[Entri tersimpan]
☆ ☆ ☆ ☆

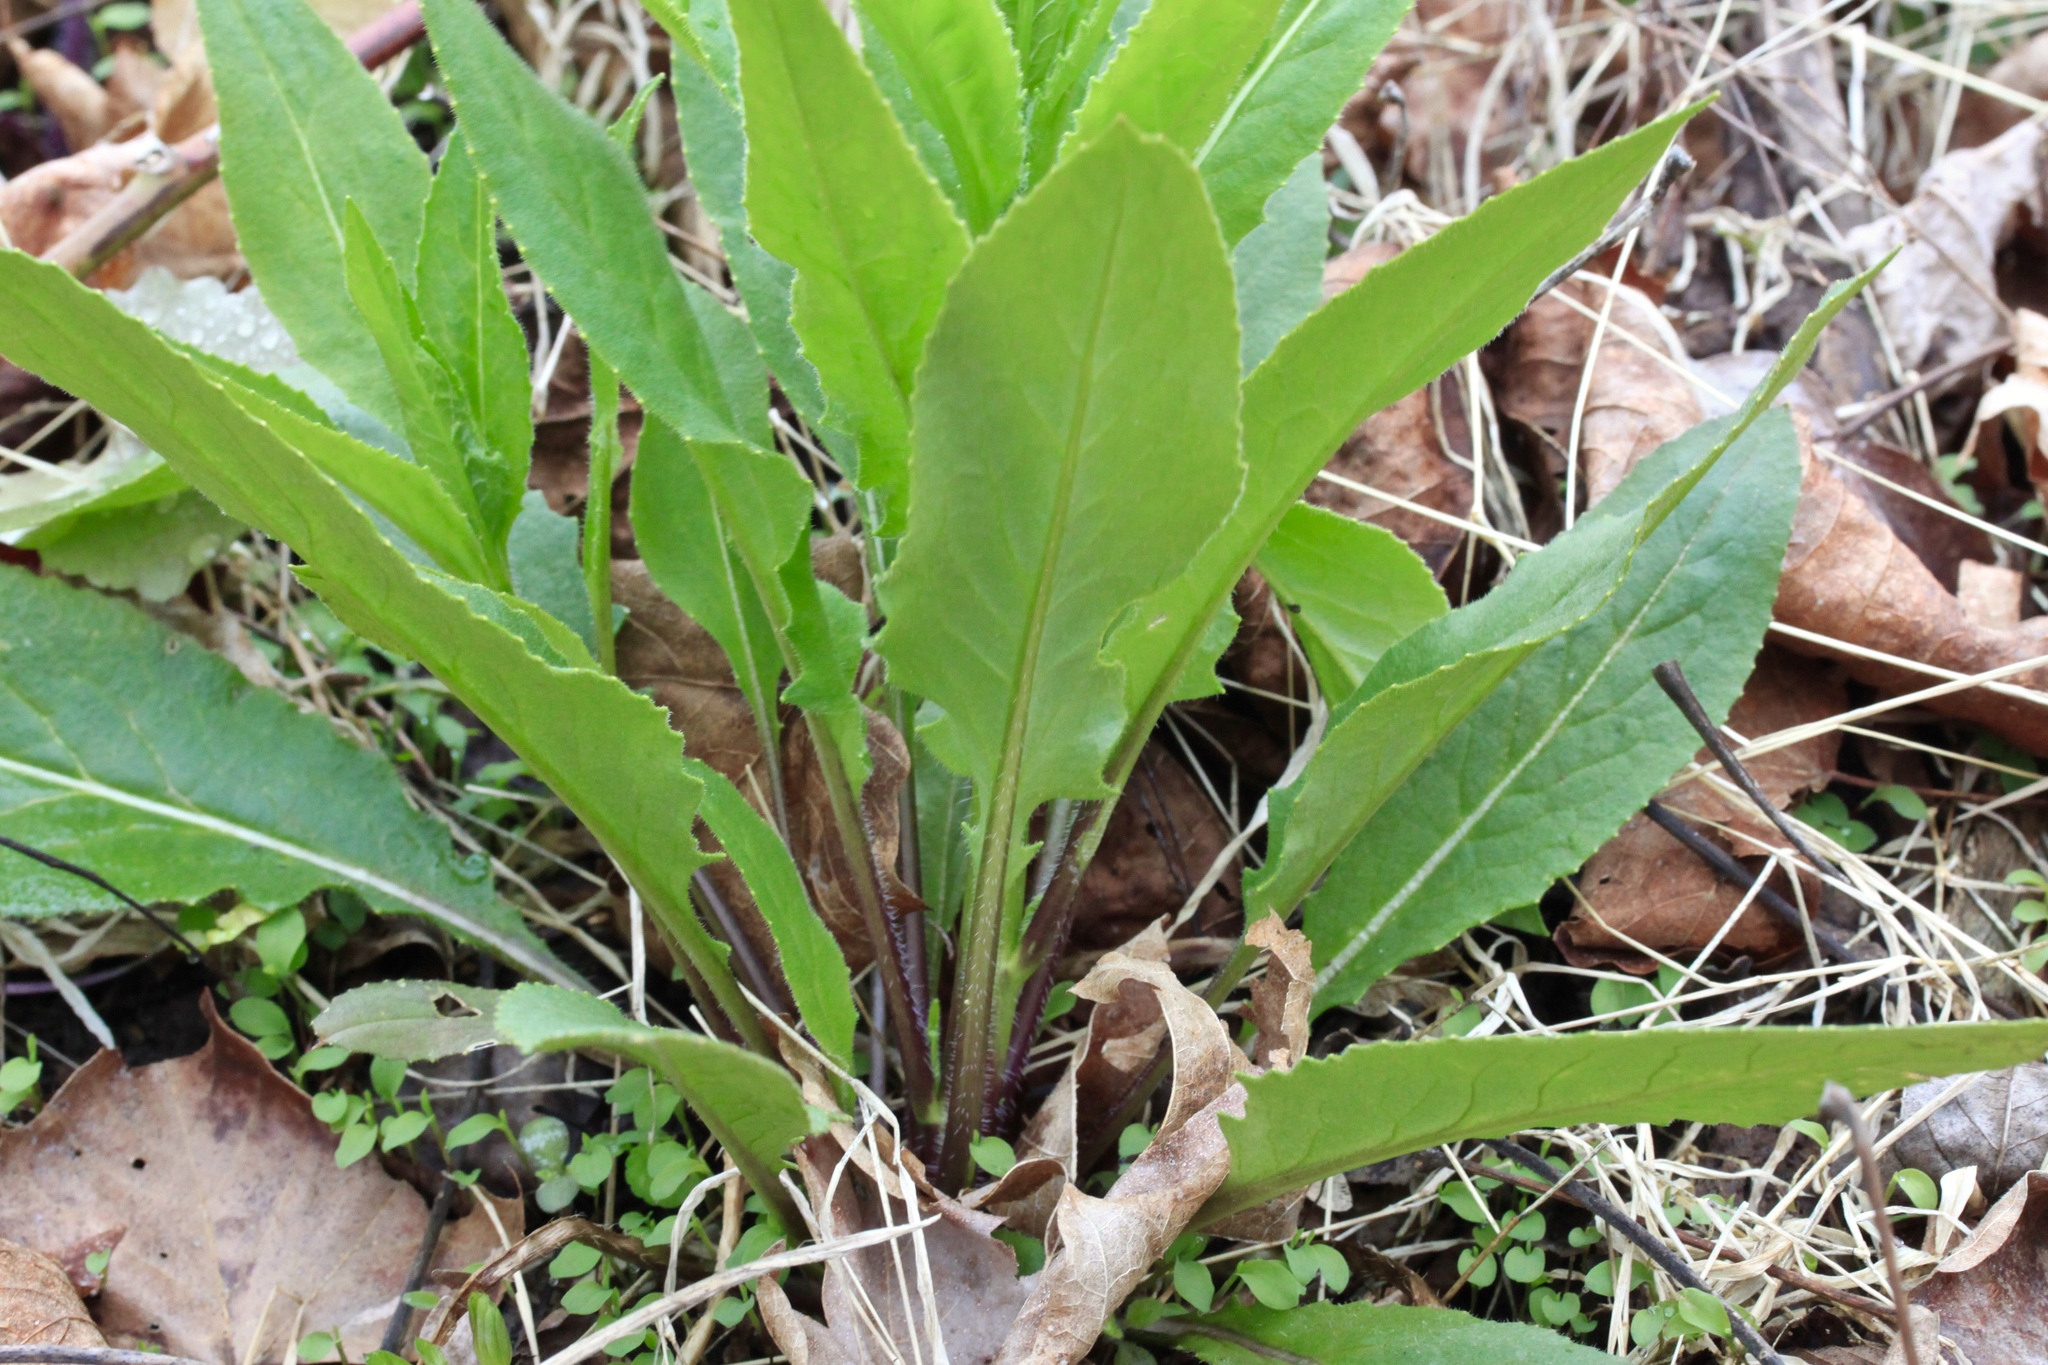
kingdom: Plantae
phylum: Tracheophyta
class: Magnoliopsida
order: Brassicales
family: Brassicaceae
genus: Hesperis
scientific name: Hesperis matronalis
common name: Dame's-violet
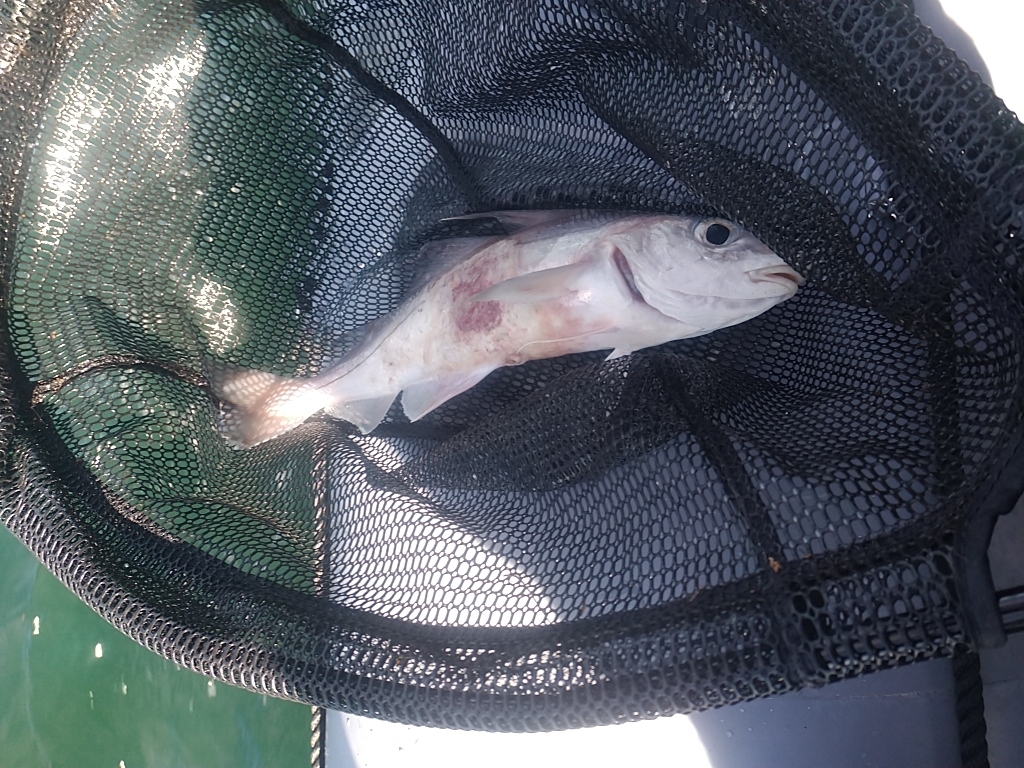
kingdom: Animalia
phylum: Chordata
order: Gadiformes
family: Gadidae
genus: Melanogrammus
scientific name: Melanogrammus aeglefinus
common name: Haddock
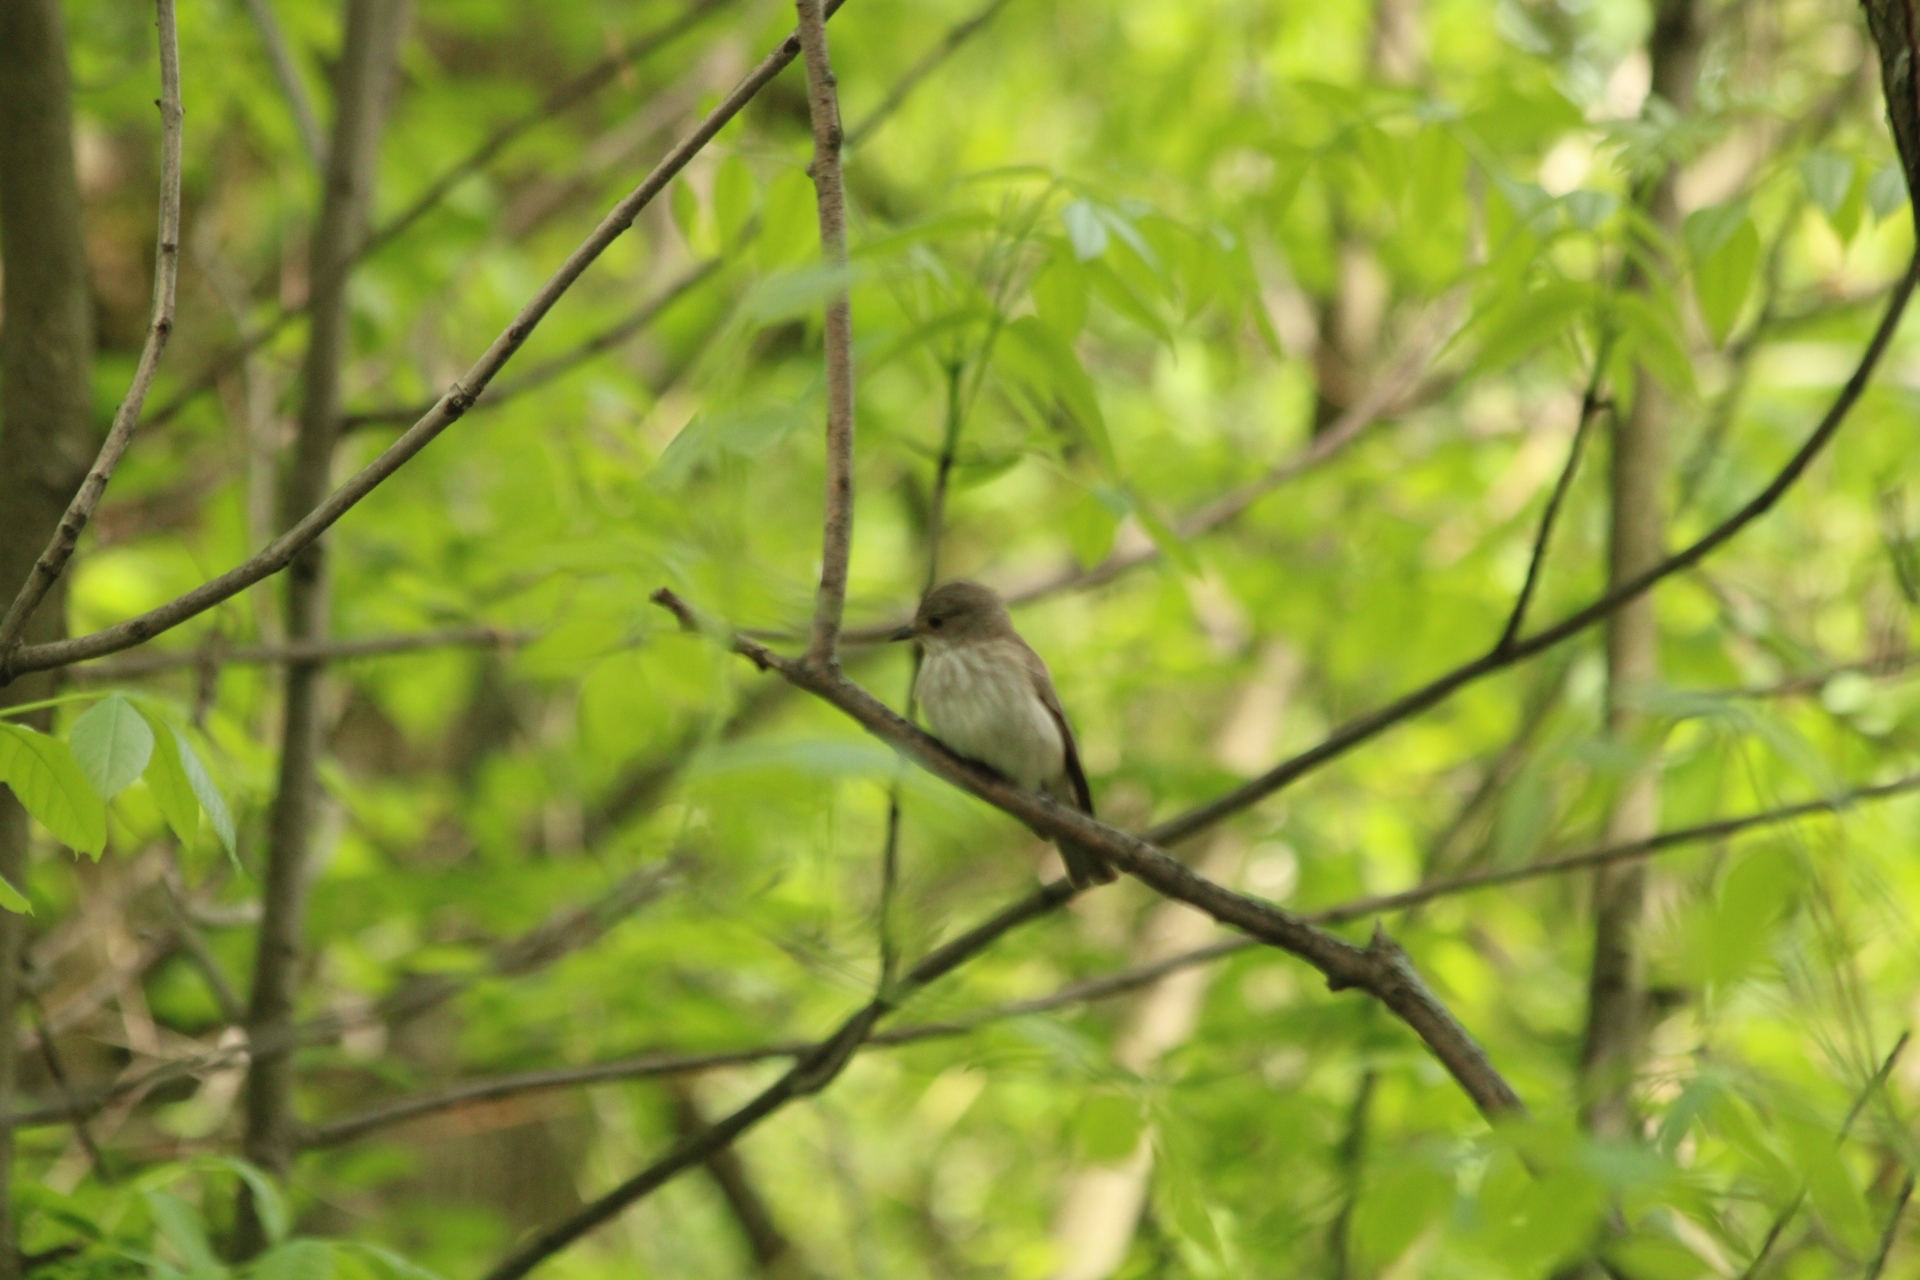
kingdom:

☆ ☆ ☆ ☆

Format baris mulai dari baris yang memuat "family: Gadidae" dan berakhir pada baris terakhir sebagai tabel Markdown dengan kolom No dan Isi, tanpa baris kosong. Jangan sertakan gambar dalam jawaban.

| No | Isi |
|---|---|
| 1 | family: Gadidae |
| 2 | genus: Melanogrammus |
| 3 | scientific name: Melanogrammus aeglefinus |
| 4 | common name: Haddock |
| 5 | kingdom: |